You took the time to craft a comprehensive estate plan that details the distribution of your assets and provides financial security to your loved ones through trusts. Now, unfortunately, you realize you neglected to mention your numerous digital assets.
In recent years, the significance of digital assets has increased for nearly all individuals. The emergence of entertainment streaming services, cloud storage and online consumerism has shifted focus from large physical assets to digital properties. It is crucial that an estate plan reflects this change in focus.
What are some examples of common digital assets?
While some digital assets have a physical counterpart, not all do. These online properties can include:
- Entertainment collections such as movies, music, books and video games
- Online storefronts such as those hosted by Facebook Marketplace or eBay
- Websites including blogs, image- or video-sharing, and social networking
- Online finances including bank accounts, cryptocurrencies and fantasy sports accounts
It is crucial that your estate plan specifies digital assets such as these so they can either be distributed to heirs upon your death or decision-making authority transfers to a power of attorney should you become incapacitated.
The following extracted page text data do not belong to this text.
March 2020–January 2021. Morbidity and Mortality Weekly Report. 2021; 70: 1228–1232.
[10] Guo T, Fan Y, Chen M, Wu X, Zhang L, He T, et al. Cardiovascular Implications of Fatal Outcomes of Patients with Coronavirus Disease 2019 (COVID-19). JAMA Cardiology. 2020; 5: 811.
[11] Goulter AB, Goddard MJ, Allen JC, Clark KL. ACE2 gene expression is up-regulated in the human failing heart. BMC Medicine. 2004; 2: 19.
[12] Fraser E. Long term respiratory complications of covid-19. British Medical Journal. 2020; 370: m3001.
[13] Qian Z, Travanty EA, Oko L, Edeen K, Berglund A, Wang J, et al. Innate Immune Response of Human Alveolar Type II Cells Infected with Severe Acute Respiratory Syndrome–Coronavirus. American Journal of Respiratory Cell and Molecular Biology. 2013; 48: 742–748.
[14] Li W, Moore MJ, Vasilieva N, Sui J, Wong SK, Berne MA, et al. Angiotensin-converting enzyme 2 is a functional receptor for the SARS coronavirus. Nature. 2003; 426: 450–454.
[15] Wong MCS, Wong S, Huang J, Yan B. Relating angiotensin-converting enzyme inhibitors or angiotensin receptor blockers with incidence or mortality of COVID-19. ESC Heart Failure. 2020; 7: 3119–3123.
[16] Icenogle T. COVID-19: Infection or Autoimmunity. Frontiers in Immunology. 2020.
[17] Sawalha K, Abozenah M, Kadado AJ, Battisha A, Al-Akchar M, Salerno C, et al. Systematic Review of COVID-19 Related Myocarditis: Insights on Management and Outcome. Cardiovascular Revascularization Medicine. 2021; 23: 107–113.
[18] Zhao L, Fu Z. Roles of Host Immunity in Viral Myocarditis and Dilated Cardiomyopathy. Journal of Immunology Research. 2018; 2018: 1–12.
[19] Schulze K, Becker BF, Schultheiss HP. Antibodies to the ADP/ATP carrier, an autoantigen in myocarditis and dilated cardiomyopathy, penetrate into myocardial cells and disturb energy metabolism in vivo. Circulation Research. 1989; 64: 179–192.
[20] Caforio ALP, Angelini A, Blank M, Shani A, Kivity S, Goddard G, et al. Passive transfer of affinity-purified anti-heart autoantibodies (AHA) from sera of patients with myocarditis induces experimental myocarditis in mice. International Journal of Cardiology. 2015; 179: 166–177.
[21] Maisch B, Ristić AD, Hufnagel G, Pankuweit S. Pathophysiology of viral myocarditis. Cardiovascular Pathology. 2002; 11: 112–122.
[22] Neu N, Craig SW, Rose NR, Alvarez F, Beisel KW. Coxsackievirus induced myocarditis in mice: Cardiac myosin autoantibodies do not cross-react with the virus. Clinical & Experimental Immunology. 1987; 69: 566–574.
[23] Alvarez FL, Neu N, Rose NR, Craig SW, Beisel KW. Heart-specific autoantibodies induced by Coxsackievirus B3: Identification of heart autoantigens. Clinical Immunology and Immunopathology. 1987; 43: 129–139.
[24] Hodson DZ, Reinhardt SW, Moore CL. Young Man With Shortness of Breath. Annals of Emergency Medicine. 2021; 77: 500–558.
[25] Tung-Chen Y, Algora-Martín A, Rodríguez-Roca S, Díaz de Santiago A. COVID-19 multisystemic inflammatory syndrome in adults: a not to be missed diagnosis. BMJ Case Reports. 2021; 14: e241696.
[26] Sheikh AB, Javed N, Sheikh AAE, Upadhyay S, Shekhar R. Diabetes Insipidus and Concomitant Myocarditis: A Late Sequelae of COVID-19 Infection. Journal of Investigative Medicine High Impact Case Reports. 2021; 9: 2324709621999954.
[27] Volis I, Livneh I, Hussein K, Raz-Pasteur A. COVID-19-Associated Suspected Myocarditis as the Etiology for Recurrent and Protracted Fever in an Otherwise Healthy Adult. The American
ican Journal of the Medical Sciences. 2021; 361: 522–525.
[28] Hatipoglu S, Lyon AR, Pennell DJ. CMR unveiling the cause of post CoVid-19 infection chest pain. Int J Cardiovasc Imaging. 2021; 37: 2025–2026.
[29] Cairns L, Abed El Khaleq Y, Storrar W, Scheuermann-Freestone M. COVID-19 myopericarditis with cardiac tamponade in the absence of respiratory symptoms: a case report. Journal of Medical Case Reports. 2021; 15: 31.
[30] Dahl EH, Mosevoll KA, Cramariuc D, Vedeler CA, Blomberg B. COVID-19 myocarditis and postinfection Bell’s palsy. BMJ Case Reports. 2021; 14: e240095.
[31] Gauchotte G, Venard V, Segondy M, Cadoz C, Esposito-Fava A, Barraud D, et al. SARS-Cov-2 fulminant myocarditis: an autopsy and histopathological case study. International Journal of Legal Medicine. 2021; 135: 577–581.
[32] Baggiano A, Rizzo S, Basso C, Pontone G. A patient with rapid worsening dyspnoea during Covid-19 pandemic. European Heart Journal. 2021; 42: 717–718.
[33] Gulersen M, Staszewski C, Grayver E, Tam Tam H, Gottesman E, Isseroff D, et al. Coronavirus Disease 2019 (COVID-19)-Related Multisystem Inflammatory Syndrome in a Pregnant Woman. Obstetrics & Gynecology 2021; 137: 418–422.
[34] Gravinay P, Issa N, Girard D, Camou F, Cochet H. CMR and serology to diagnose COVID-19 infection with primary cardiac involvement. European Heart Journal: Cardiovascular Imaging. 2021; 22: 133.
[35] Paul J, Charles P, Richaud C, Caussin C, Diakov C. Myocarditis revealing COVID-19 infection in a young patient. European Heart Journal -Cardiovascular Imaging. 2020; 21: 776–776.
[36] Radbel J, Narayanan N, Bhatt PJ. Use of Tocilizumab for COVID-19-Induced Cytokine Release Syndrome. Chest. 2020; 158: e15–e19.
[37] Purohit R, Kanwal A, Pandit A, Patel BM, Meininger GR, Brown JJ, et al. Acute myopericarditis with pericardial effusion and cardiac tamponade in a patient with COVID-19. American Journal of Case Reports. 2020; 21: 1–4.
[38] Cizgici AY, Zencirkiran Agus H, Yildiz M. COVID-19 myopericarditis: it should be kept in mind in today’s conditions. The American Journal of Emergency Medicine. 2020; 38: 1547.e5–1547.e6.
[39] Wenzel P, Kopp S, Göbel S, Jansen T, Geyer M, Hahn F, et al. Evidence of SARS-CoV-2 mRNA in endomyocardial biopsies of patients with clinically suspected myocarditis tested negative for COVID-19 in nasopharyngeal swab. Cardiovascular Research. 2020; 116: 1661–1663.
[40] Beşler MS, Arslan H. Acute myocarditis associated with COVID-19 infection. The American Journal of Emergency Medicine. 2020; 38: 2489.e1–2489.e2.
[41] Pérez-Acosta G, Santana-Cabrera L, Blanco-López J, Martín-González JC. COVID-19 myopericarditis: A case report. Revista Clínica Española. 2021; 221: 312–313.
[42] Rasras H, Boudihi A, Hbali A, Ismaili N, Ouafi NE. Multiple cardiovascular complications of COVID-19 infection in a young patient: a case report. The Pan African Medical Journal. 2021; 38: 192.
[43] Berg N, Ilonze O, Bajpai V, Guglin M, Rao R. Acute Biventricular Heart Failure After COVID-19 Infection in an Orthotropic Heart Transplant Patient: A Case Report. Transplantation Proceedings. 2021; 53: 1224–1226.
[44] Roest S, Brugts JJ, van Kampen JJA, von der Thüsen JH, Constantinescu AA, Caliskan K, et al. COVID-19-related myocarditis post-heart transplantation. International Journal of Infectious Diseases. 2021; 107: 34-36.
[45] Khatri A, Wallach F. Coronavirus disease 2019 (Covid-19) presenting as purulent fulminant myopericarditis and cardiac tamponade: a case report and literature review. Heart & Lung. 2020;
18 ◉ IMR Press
What is power of attorney?
Power of authority (POA) generally refers to an individual named to make decisions regarding various elements in an estate plan. In the event of incapacitation, you will need someone to make financial decisions or medical decisions based on your stated wishes. Additionally, the POA can make decisions regarding your digital assets. For example, you might instruct the individual to include a specific message or photo on all your social media sites explaining the situation that prevents regular updates.
When you name a power of attorney for your digital assets, it is wise to include written authorization regarding access to secure accounts. Additionally, you can leave instructions on file storage, passwords and remote access.
Digital assets are an important part of your life. It is wise to take steps to ensure they are properly cared for if you are incapacitated by illness, injury or cognitive impairment.